How Great Storage Enables AI Performance and Efficiency at Scale

Solidigm co-CEO Dave Dixon and SVP, Head of Marketing and Products Greg Matson discuss how the AI boom is creating massive global scalability challenges, the role of efficient, high-capacity NAND storage in solving them, and how the company’s unique capabilities are accelerating AI development and deployment.

Six Five hosts: Patrick Moorhead, Daniel Newman

Transcript

Patrick Moorhead:
Welcome back to the Six Five Summit 2024. It’s day one, and we are talking all things AI. Regardless of the track, AI is on everybody’s mind. And this year is about two things. It’s about enterprises capturing the AI value, but also the extended build out of AI in the data center, and the data center edge. Dan, we’re talking AI again. Isn’t that great?

Daniel Newman:
Yeah. Well, you’ll remember when we were coming up with a theme for this year, it was all about really being able to help companies bring value, right?

Patrick Moorhead:
Yes.

• _TASK INPUTS_:
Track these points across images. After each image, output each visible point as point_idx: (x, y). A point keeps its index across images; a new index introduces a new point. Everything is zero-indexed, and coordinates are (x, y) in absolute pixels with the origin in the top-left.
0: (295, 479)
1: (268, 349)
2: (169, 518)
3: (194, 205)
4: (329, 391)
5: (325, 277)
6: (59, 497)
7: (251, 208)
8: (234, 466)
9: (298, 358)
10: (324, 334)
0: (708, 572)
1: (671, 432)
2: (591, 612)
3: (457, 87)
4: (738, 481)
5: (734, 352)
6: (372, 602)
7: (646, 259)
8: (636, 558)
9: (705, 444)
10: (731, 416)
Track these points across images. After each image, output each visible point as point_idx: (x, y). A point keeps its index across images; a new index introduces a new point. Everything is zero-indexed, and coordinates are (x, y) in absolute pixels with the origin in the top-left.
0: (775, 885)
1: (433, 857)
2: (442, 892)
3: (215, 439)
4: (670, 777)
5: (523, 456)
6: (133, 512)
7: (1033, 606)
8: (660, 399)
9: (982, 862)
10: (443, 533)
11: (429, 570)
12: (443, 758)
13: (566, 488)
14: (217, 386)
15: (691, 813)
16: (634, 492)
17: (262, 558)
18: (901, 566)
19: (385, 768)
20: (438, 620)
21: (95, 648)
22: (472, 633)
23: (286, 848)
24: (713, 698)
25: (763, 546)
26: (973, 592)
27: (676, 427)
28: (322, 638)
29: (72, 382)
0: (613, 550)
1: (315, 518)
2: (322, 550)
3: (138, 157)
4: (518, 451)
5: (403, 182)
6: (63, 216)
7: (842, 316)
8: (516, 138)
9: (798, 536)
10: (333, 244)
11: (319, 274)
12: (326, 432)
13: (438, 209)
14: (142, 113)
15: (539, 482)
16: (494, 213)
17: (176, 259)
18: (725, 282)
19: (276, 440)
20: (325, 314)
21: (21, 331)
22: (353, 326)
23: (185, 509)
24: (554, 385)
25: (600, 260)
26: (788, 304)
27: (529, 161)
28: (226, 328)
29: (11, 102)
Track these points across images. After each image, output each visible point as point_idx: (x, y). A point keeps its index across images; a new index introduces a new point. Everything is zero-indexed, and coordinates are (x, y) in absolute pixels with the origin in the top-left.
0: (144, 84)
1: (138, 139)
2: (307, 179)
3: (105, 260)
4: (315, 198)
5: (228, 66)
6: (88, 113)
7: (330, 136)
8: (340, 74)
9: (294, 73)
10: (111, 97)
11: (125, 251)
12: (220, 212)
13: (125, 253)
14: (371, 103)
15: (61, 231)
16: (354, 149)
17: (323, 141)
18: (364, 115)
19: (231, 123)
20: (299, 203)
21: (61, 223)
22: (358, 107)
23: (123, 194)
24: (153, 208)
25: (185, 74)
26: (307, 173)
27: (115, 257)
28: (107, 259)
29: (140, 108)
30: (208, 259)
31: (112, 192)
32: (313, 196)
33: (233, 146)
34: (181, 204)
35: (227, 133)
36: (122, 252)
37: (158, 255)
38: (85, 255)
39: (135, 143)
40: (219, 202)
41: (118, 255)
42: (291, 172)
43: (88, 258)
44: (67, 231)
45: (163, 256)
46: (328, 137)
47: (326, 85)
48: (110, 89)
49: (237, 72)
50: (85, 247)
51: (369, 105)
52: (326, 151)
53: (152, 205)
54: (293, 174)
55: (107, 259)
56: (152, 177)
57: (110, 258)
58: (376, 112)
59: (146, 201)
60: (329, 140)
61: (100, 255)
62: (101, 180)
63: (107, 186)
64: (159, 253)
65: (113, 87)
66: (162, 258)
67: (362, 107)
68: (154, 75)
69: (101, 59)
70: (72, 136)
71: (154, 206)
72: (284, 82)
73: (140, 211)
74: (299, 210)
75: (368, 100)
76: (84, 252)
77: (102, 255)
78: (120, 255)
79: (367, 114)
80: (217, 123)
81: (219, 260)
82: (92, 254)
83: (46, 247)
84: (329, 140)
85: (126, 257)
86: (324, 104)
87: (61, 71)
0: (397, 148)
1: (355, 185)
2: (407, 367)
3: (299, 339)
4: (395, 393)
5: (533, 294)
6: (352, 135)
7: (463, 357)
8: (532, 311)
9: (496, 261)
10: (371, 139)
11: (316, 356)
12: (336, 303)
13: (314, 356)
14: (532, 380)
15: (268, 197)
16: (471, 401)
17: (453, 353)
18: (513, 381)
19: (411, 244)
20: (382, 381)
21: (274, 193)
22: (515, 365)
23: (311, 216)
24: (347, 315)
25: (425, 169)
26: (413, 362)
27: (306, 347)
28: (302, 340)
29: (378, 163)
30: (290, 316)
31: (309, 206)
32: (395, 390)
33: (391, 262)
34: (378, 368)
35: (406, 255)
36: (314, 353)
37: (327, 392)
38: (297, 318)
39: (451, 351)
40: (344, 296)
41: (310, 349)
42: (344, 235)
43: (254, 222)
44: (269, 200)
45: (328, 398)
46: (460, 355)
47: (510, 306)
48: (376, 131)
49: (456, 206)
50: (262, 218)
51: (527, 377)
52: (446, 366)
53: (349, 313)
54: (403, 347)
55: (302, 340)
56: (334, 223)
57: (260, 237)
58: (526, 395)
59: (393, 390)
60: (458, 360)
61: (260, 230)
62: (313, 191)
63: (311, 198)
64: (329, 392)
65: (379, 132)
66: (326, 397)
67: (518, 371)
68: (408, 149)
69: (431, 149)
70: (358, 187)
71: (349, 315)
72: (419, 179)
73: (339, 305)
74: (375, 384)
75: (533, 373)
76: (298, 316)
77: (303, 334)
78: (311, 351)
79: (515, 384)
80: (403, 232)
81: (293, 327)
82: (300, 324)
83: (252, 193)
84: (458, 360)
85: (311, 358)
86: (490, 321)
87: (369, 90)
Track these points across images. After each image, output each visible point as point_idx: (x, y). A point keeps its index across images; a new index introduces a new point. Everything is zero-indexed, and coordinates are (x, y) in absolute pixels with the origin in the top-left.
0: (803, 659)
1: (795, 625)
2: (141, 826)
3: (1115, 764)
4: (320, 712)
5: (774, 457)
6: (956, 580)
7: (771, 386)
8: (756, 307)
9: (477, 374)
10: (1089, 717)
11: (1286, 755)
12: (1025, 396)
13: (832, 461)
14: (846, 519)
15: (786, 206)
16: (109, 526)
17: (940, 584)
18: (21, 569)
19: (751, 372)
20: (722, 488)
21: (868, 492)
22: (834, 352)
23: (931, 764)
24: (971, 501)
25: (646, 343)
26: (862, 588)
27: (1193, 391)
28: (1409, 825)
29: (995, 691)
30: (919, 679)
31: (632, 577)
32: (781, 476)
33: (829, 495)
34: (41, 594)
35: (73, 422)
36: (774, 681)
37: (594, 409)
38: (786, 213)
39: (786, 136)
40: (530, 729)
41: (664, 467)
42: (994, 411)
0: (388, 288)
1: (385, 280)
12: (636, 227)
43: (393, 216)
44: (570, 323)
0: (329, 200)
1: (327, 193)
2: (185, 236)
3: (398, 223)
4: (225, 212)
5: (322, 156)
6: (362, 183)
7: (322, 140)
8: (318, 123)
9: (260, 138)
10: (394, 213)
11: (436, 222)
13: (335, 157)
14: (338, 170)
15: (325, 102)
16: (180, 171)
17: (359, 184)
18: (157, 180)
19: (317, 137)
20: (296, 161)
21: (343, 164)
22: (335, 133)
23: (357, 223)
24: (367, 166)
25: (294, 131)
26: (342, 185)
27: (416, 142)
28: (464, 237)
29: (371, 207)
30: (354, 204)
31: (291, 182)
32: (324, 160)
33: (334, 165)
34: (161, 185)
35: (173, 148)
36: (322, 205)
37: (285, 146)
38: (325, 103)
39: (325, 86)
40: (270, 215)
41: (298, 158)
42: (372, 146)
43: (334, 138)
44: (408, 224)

• _COMPLETE THE FOLLOWING_:
1 - In the transcript about storage for AI, which event does Patrick Moorhead welcome the audience back to?
2 - Reproduce the rows starting at the first one and ending at the one that contains "10: (731, 416)", swapping "origin" for "anchor" and leaving everything else unchanged.
The text and the rows are unrelated to each other.

• _TASK-BY-TASK OUTPUTS_:
1 - The Six Five Summit 2024.

2 -
Track these points across images. After each image, output each visible point as point_idx: (x, y). A point keeps its index across images; a new index introduces a new point. Everything is zero-indexed, and coordinates are (x, y) in absolute pixels with the anchor in the top-left.
0: (295, 479)
1: (268, 349)
2: (169, 518)
3: (194, 205)
4: (329, 391)
5: (325, 277)
6: (59, 497)
7: (251, 208)
8: (234, 466)
9: (298, 358)
10: (324, 334)
0: (708, 572)
1: (671, 432)
2: (591, 612)
3: (457, 87)
4: (738, 481)
5: (734, 352)
6: (372, 602)
7: (646, 259)
8: (636, 558)
9: (705, 444)
10: (731, 416)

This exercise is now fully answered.